My thanks to The Nation for the opportunity to read Frederick Douglass’ “What to the Slave is the Fourth of July” – a speech he gave before members of Congress in 1852. This is only the second time I’ve read it, and this time it stood out all the more.
It is not an easy read. There are too many uncomfortable parallels between that time and this – at least for those with eyes to see.
Most strikingly, Douglass’ words then could very easily be updated to fit so many ills of our nation and political system today. The strength and honor of our forefathers contrasted by the greed and cravenness of our present. The slave trade may have ended, but are the poor, the weak, the broken people of any color that much better served by what we now call “government.”
Then “religious liberty” was used to justify laws that forced judges and states to return runaway slaves to their owners, and provided harsh punishments for those who aided or harbored them. Today the same argument is used to divide families, to deny minorities equal justice under the law, even as excuse to deny service in the public marketplace, or to justify throwing your child in the streets because they – by Nature’s design – are something other than what your bigotry and craven interpretation of your myths define as “godly.”

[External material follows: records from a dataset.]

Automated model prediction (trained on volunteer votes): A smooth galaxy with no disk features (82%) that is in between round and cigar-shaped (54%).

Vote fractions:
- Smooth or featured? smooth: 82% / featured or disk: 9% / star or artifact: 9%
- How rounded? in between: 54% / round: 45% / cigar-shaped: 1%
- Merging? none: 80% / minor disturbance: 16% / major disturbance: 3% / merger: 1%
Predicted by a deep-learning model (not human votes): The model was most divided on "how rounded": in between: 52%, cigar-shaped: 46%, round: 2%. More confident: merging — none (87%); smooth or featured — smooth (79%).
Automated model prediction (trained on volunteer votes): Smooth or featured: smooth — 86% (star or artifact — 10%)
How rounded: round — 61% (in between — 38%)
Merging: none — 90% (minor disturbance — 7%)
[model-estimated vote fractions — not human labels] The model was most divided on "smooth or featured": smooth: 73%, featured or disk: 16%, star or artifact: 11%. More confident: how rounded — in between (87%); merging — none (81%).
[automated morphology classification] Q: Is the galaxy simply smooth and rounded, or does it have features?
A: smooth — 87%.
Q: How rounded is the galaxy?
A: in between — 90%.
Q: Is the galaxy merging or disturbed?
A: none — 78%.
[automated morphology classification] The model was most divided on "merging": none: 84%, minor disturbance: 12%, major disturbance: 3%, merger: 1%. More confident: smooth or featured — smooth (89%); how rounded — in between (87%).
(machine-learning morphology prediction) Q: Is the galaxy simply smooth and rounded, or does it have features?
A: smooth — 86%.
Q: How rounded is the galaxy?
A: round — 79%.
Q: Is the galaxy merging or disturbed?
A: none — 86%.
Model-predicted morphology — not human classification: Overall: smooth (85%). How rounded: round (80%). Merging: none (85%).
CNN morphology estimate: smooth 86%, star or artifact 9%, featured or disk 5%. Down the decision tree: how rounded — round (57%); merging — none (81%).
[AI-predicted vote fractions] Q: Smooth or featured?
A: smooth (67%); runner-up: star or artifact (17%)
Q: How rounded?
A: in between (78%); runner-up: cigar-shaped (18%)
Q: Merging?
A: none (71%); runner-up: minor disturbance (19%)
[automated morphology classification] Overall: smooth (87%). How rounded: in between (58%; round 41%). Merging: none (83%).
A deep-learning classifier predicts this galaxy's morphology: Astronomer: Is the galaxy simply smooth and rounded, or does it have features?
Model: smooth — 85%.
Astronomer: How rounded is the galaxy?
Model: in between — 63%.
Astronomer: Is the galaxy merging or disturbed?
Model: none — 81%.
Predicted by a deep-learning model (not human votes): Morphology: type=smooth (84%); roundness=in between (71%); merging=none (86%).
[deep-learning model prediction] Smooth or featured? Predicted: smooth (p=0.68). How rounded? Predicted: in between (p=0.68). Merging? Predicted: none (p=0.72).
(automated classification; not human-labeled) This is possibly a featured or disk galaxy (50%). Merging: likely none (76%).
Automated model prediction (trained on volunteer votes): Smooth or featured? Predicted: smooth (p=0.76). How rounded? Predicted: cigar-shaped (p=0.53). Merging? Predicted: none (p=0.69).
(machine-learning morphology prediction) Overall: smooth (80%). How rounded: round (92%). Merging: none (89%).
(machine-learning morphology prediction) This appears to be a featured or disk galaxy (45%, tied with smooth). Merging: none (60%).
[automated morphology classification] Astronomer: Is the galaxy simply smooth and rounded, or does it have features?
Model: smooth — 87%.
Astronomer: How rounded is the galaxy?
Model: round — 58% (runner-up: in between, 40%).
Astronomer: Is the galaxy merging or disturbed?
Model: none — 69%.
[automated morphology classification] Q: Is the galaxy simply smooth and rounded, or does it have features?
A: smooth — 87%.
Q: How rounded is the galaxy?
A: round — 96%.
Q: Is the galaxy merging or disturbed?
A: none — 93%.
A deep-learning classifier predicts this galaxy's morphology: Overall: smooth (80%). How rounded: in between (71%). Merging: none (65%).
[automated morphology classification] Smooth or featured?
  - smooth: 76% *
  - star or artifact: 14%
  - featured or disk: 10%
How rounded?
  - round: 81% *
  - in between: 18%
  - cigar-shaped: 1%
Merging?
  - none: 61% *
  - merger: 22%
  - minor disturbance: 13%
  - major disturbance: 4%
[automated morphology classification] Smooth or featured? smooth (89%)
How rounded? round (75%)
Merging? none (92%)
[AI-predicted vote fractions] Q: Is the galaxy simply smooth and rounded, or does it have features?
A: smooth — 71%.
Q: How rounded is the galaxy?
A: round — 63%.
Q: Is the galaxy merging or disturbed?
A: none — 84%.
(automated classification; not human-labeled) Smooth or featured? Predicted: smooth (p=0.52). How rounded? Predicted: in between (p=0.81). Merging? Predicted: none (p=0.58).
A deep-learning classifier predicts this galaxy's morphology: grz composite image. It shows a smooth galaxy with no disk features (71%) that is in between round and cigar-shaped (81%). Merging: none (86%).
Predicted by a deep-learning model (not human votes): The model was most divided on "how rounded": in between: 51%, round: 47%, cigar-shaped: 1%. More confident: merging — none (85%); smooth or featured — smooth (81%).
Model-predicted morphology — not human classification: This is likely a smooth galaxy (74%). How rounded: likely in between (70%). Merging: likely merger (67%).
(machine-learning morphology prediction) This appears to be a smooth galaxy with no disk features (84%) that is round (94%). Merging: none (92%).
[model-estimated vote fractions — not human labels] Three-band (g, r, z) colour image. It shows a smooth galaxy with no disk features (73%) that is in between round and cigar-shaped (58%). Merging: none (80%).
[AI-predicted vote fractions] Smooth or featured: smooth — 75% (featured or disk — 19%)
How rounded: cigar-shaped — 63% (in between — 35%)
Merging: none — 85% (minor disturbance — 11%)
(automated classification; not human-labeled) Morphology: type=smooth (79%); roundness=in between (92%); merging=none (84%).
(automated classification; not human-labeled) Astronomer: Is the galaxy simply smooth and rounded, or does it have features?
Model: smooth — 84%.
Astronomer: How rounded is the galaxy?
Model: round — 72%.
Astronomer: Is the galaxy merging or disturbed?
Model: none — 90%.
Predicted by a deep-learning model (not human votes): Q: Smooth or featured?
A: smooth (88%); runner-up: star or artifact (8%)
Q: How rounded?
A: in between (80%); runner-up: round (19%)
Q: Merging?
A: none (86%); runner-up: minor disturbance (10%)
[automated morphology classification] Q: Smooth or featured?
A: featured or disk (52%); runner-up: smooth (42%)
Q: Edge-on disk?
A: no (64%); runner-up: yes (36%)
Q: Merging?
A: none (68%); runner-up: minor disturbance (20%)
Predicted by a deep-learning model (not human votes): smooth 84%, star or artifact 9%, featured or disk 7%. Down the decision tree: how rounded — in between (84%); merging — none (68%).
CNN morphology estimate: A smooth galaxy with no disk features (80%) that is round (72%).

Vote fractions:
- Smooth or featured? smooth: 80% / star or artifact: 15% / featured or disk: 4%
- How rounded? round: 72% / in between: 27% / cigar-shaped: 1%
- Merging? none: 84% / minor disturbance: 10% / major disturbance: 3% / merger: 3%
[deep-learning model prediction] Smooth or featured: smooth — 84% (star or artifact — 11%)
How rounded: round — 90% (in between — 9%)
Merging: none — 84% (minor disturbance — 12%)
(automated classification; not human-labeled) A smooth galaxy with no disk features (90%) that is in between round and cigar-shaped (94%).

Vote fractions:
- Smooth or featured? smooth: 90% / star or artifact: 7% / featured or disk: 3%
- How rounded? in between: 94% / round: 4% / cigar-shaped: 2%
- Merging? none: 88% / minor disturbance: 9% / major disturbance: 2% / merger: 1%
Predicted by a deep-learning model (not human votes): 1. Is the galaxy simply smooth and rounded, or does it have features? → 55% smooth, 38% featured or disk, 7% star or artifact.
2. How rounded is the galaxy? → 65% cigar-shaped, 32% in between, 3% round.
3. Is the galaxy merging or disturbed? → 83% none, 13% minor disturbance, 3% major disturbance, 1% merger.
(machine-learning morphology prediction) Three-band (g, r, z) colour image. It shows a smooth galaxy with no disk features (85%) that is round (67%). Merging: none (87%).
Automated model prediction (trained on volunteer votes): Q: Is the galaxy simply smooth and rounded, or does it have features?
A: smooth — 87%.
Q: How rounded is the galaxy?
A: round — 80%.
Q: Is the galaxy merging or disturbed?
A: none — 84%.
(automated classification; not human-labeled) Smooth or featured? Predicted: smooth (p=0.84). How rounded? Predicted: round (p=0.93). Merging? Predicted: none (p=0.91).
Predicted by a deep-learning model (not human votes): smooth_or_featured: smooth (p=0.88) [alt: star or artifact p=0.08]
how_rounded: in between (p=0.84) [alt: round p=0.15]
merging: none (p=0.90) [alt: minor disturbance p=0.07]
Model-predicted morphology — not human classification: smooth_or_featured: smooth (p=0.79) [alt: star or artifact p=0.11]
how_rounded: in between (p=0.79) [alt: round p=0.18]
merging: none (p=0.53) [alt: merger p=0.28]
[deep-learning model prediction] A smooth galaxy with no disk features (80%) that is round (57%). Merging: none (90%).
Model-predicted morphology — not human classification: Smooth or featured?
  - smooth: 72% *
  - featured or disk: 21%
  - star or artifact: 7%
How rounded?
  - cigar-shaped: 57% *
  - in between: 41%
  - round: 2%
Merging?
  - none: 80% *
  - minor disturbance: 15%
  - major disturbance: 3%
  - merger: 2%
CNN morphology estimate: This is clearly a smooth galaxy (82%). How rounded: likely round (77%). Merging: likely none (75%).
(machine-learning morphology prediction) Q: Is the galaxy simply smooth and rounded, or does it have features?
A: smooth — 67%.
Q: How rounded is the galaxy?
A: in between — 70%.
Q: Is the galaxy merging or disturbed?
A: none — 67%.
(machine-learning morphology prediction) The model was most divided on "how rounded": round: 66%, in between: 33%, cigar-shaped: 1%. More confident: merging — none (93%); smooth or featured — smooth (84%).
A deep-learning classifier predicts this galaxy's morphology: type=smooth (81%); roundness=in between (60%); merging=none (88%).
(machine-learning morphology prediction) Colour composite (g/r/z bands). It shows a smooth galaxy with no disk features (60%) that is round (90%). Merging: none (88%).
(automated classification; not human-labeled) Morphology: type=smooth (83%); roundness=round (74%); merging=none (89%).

Now, as then, violence based on race, creed, sexuality, and politics are considered “normal” in the nation’s discourse by the vocal elements of our society. Few speak out against it, fewer still fight it, and those that do are made mockery of by the crude, the illiterate, and the privileged with the media whoring for them and hanging on their every word. This is your America. It is not mine. Celebrate the slatternly creature you have created, if you will. I will not. Instead, I will mourn the dream of what she was meant to be.